04.01.2016

FACEBOOK IST OUT


Facebook soll wirklich Mega-Out sein. Das entnahm ich einem Gespräch meiner Fahrgäste vorletzte Nacht. Ich weiß nicht, ob ich es schon erwähnt habe, aber man kann nicht absichtlich weghören. Das geht nicht. Das ist wissenschaftlich erwiesen. So kommt es, dass ich mir alles anhören muss, was sich meine Fahrgäste zu erzählen haben. Viele von ihnen scheinen das nicht zu wissen. Sonst würde einige bestimmt nicht das erzählen, was sie erzählen.

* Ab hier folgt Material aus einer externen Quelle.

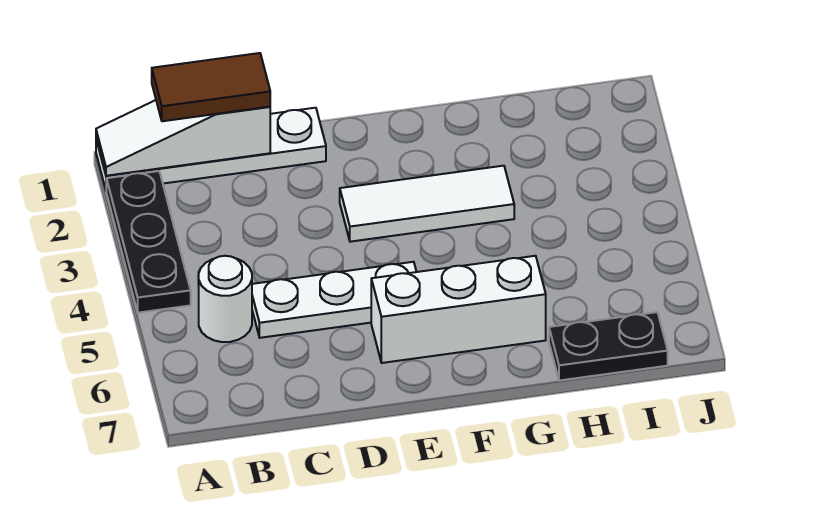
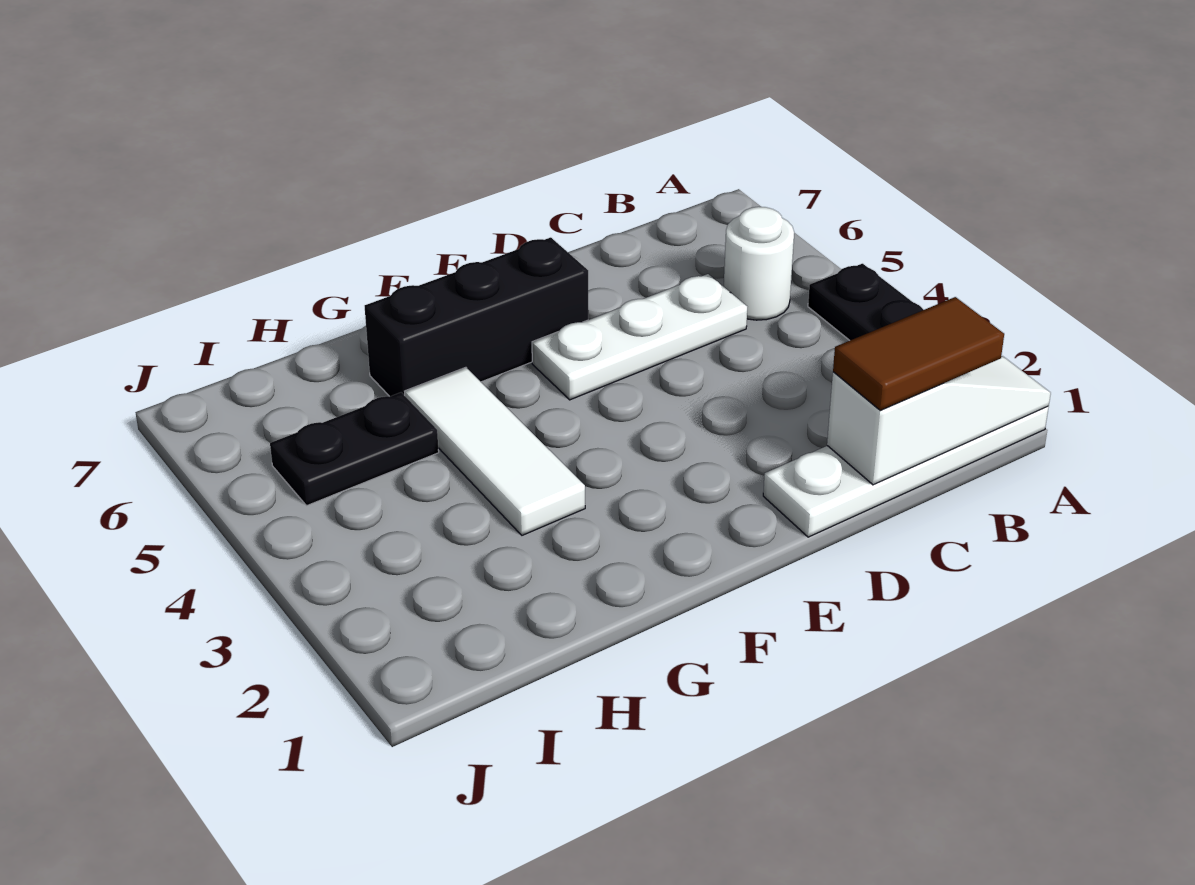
white 1x3 tile [340,166,514,242] -> white 1x3 tile turned to [405,367,585,535]
white 1x3 brick [371,256,546,363] -> black 1x3 brick [365,237,588,397]
black 1x2 plate [549,312,668,381] -> black 1x2 plate moved to [270,392,439,506]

Gut, ich könnte jetzt Hinweisschilder im Taxi anbringen, das ginge bestimmt. Aber was soll da drauf stehen? "Taxifahrer hört mit!" vielleicht? Nein, das will ich dann doch nicht. Und mein Chef würde das auch nicht wollen, der hat nämlich studiert. Geschichte, glaube ich. Der Zahlencode von dem kleinen Wandsafe im Flur von unserer Firma, wo die ganzen Autoschlüssel drin sind, funktioniert nach einem historischen Code. Da niemand von euch weiß, für welche Firma ich arbeite, kann ich hier den Code verraten.

Der Zahlencode für den kleinen Safe im Flur von unserer Firma mit den ganzen Schlüsseln für die Taxen war letztes Jahr der Siebenjährige Krieg, und davon der Anfang. Dazu muss man wissen, dass mein Chef den Code jedes Jahr ändert. Vorletztes Jahr war der Zahlencode noch die Kaiserkrönung von Otto dem Ersten. Außerdem macht mein Chef noch irgendwas mit Kunst und den Hausverwalter. Ich weiß, es ist viel, aber irgendwie schafft er es.

Gestern habe ich meinem Chef, der sich sehr um seine Fahrer bemüht, von dem erzählt, was sich die beiden Mädels bei mir in seinem Taxi erzählt haben. Einfach so, damit er bescheid weiß. Das komische war, dass er es bereits wusste. Das hat mich dann doch überrascht. Ich meine, gut, mein Chef ist schon ziemlich helle, sonst würde er nicht auf die Idee mit den wechselnden Zahlencodes für die Schlüssel zu seinen Taxen kommen, oder?

Aber dass er nun, wie man so schön sagt, seiner Zeit voraus ist, wer konnte das wissen?! Er wusste nämlich nicht nur, was meine Fahrgäste wussten, sondern hatte sich sogar schon bei Facebook abgemeldet, und das bereits im letzten Jahr. Dass Facebook nicht mehr aktuell sei, ist ein neuer Trend, klärte er mich auf. Dieses Jahr werde sozusagen der Anfang vom Ende von Facebook.

Das ist wie mit der Tulpenkrise in Holland, damals, im Mittelalter, da ist sich mein Chef sicher. Tulpenzwiebeln brachten eine Zeit lang sehr viel Geld ein, und einige wenige sind mit ihnen sehr reich geworden. Über Nacht brach plötzlich der Markt zusammen. Keiner kaufte mehr Tulpenzwiebeln. Und genauso sei das gerade mit Facebook. Das meint zumindest mein Chef, der jetzt auch schon den Zahlencode fürs neue Jahr weiß.

Es ist das Jahr, das als Tulpenmanie, auch Tulpomanie, Tulpenwahn, Tulpenfieber oder Tulpenhysterie in die Geschichte eingegangen ist.